You can also use Curata to manage a publishing program with multiple roles thanks to its scheduling tools and user profile settings. For B2B marketers who have multiple stakeholders involved in their content marketing (e.g., engineers who must review technical content before it goes live), these features can be crucial for facilitating content production, approval, and distribution.

Like PublishThis, Curata isn’t cheap, but its pricing tiers are more accessible. An Enterprise account (the highest tier) is $999 per month and includes an unlimited number of users and integrations. The Professional tier is $667 per month but forces you to choose just two integrations (e.g., marketing automation and CMS).

A great option for B2B companies with evolved content marketing programs, Curata’s client list includes Dell, Kelly Services, McKesson, and Xerox.

For an example of the sort of microsite you can build with Curata, visit Alcatel-Lucent’s IT Strategist.

Parting Thoughts on Content Curation

Even if content marketing adoption statistics have dipped slightly in recent memory, content marketing is still an important part of the mix for the vast majority of B2B marketers.

Keeping up with the production and distribution demands of a well-executed content marketing program can be grueling.
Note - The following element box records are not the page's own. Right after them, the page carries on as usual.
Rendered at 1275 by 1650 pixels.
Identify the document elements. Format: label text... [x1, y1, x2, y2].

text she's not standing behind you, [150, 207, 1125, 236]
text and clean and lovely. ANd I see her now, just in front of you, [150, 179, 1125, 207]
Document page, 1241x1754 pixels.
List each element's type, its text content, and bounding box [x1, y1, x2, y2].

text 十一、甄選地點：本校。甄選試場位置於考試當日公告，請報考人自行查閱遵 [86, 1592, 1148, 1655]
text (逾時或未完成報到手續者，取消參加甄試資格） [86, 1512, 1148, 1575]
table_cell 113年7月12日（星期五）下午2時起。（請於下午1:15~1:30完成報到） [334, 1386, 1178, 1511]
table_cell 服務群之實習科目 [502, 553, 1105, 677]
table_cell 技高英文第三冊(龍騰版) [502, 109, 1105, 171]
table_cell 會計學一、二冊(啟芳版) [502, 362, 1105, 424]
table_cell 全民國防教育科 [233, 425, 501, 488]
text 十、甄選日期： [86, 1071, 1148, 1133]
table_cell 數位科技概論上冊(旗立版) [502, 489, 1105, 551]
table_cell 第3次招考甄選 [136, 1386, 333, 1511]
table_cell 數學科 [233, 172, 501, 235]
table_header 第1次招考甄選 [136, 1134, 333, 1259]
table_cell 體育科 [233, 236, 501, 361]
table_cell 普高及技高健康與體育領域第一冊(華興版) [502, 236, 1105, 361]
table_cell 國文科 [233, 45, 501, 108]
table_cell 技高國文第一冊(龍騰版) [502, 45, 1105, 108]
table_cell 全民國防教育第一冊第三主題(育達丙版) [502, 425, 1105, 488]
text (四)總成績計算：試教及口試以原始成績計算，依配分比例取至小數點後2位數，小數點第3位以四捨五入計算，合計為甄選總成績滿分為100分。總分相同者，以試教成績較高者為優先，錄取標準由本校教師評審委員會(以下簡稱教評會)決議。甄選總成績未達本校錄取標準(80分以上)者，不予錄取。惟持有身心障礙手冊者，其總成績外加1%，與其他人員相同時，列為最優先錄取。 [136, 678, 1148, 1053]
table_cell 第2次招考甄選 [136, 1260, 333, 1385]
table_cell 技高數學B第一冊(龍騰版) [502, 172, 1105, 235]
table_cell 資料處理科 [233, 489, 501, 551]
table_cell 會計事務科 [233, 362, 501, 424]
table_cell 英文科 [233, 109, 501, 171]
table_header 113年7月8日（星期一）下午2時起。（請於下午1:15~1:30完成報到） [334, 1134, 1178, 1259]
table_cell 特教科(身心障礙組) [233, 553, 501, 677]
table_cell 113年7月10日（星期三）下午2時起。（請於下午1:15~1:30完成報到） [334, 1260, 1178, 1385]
Content curation tools provide solutions for publishing regularly without relying exclusively on original content, saving time and freeing up bandwidth for strategic thinking.

Some of the more advanced content curation tools — PublishThis and Curata — also provide solutions for managing entire publishing programs and better integrating them with other digital marketing functions. Curata also promises to deliver on helping content marketers calculate the ROI of their efforts — something that all B2B content marketers need to consider.